I'm in the need to do parameter optimization for my latest research project. I have an algorithm which has currently 5 parameters (four double [0,1] and one nominal with 3 values). The algorithm uses those parameters to calculate some stuff and afterwards I calculate the Precision, Recall & FMeasure. A single run takes about 1,8s. Currently I'm going through each parameter with a 0.1 step size which shows me approximately where the global maxima is. But I want to find the precise global maximum. I've looked into Gradient Descent but I don't really know how to apply this to my algorithm (if it's even possible). Could anybody please guide me a little how I would implement such an algorithm since I'm very new to this kind of work.

Cheers, Daniel

Answer 1

Generally optimization requires a function to be used. If you have a real function, you can use it. However, in general practical processes or machines, there is no actual real function. (Unless you use a simulation function) So, you need to build an AI virtual model to replace this function, which is called "surrogate model optimization".

to create a first ai model, need collect some x-y pair dataset, if you have real function ,then random sampling it. or you need to operation real process or equipment to get parameter data (x), and the measure the quality (y).

so, if you build a ai model, or use real function. maybe you can search "scipy.optimize" some information. https://docs.scipy.org/doc/scipy/reference/optimize.html

Generally used minimize(method=’BFGS’) if you have parameter bounds require, maybe used minimize(method=’L-BFGS-B’).

the optimize result is a suggestion parameter dataset, you need to put in the ai model or real function, to get measure quality (y) result. to compare the correct or not. the optimization are the multiple loops process, to find the final optimize point.

Answer 2

You can certainly do better than a grid search.

Before applying an algorithm like gradient descent, you have to be sure that your parameter space does not contain local maxima or that at least your starting point is close to the global maximum and your step size is appropriate enough to bring you to it.

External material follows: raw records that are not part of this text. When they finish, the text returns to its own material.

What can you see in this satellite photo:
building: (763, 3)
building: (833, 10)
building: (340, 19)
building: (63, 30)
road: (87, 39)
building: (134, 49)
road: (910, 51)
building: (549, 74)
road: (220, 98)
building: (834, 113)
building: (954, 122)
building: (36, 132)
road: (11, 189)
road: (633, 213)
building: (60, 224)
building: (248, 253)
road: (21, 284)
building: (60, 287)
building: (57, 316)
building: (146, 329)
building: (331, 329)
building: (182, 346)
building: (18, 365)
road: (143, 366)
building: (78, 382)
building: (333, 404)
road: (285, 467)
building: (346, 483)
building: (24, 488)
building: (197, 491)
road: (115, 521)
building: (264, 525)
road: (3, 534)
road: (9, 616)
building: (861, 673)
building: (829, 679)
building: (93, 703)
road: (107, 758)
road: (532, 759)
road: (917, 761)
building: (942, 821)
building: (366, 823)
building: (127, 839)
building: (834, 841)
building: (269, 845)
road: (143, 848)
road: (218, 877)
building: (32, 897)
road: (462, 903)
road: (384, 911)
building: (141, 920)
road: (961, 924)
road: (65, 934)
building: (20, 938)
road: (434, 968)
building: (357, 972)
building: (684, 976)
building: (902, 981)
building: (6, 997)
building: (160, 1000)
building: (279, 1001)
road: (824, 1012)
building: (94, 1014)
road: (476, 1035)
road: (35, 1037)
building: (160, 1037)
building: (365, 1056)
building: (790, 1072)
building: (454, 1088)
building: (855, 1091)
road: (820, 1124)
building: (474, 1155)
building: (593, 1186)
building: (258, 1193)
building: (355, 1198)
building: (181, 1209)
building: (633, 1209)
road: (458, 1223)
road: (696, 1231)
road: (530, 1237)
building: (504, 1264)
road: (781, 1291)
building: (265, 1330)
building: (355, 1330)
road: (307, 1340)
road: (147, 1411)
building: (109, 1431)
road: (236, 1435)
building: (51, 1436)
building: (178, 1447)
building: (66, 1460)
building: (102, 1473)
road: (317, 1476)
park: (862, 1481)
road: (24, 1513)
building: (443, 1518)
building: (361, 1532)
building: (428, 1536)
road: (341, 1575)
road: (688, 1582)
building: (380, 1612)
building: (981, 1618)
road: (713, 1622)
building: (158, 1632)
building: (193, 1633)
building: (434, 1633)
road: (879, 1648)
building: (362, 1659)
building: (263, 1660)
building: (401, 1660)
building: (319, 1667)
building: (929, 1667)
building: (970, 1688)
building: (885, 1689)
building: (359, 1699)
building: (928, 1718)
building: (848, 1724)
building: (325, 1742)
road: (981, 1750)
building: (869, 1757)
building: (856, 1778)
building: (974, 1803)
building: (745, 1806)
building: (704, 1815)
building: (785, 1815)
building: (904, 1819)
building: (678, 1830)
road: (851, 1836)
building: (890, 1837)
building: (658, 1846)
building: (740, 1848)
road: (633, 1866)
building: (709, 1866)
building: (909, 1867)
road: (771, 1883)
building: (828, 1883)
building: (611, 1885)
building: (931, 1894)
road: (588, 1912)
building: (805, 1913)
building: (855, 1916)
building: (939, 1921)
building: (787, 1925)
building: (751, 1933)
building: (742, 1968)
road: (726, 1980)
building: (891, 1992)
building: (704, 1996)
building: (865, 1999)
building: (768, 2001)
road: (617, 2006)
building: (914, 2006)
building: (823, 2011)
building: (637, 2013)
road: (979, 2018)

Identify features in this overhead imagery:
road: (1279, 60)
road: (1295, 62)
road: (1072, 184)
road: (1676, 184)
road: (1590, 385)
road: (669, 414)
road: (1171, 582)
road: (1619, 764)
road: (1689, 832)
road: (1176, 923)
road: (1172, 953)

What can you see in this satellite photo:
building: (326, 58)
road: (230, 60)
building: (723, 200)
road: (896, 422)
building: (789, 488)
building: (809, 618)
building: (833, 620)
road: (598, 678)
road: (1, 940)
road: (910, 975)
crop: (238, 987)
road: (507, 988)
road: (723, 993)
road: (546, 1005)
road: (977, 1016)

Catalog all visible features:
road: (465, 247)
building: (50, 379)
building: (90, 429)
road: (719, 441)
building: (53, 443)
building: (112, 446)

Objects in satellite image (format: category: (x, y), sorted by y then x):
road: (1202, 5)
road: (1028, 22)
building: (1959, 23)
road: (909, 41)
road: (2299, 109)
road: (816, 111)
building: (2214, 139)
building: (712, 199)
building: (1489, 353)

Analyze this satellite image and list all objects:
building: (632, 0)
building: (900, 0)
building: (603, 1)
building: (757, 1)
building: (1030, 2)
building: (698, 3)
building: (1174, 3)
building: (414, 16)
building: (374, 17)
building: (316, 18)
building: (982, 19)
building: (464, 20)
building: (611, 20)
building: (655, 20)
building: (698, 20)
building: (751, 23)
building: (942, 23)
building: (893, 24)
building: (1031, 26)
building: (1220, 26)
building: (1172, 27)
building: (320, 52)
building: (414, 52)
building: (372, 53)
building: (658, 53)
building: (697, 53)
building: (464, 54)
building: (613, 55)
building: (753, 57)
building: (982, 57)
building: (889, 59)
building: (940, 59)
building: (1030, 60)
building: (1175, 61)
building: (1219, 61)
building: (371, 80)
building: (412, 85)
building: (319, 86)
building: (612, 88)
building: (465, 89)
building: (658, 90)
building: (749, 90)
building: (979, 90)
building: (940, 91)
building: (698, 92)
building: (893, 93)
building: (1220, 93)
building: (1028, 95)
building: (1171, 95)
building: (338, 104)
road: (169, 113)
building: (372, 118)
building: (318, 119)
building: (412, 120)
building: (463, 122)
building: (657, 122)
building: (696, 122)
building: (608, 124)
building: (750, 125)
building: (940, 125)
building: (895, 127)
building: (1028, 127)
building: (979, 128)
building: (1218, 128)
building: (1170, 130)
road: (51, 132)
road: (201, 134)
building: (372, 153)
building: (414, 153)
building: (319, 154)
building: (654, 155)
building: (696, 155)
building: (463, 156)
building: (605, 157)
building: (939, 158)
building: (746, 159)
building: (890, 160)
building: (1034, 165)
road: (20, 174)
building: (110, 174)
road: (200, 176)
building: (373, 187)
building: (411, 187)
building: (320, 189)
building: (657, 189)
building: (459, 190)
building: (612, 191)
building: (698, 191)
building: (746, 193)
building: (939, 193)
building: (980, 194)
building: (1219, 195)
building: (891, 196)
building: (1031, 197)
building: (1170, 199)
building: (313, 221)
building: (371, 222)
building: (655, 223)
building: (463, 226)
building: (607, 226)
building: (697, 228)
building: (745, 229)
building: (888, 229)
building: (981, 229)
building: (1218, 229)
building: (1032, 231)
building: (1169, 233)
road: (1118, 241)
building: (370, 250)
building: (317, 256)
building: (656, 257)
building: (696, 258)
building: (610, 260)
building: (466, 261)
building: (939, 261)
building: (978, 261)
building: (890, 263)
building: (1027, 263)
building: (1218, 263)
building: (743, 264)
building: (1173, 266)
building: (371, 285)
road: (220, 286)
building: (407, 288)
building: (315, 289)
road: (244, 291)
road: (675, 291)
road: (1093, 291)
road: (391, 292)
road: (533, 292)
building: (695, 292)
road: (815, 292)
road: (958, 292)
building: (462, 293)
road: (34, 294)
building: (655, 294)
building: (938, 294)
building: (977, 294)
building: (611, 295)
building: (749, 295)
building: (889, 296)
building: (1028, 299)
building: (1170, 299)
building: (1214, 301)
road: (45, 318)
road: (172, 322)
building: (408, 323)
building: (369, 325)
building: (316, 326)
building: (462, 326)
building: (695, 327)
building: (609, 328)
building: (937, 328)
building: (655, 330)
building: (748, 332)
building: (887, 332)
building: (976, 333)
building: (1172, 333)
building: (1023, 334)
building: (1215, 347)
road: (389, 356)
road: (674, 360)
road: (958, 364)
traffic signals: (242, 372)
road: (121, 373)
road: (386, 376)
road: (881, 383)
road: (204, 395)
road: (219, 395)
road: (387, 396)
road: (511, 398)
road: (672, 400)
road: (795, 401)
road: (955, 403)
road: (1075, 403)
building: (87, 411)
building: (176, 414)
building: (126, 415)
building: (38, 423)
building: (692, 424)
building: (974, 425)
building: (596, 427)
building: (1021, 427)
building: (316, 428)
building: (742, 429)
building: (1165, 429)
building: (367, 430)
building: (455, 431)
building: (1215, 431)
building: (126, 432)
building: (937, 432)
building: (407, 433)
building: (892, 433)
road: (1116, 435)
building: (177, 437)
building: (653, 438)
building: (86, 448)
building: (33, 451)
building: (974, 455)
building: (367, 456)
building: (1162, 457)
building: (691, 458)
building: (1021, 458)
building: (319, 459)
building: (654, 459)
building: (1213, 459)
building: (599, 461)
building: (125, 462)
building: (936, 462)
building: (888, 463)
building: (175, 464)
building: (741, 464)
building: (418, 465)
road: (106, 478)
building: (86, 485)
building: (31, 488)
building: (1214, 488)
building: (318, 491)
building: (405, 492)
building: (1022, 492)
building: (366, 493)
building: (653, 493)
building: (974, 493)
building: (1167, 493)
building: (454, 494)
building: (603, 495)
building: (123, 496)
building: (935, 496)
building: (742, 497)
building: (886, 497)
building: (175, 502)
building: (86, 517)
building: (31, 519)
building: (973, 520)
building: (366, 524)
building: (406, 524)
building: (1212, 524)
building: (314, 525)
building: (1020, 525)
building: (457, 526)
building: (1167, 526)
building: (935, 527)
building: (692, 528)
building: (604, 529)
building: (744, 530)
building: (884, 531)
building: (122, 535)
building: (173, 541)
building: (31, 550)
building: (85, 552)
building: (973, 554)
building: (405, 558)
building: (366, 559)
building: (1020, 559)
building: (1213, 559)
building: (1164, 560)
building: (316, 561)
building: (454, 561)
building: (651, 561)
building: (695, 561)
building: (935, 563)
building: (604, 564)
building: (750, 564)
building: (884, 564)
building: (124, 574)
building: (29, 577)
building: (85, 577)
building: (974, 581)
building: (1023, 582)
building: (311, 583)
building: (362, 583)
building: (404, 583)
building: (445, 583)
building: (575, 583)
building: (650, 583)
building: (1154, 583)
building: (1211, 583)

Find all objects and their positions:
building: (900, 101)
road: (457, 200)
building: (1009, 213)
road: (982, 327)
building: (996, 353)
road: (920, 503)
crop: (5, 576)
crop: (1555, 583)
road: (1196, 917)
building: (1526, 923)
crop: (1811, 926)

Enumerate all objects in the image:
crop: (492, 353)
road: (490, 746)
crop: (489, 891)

In your case, I would recommend starting by drawing as many random samples as you can. This is a much better way of exploring the parameter space than a grid search. Once you collect enough data this way, you can use a mode-finding algorithm, such as mean shift or one of its faster derivatives, or go straight to optimization. Since you don't have the Jacobian of your parameter space, you could use the Broyden's method, which iteratively approximates it or a secant method, such as BFGS.

Also, see this related question: How can I adjust parameters for image processing algorithm in an efficient way?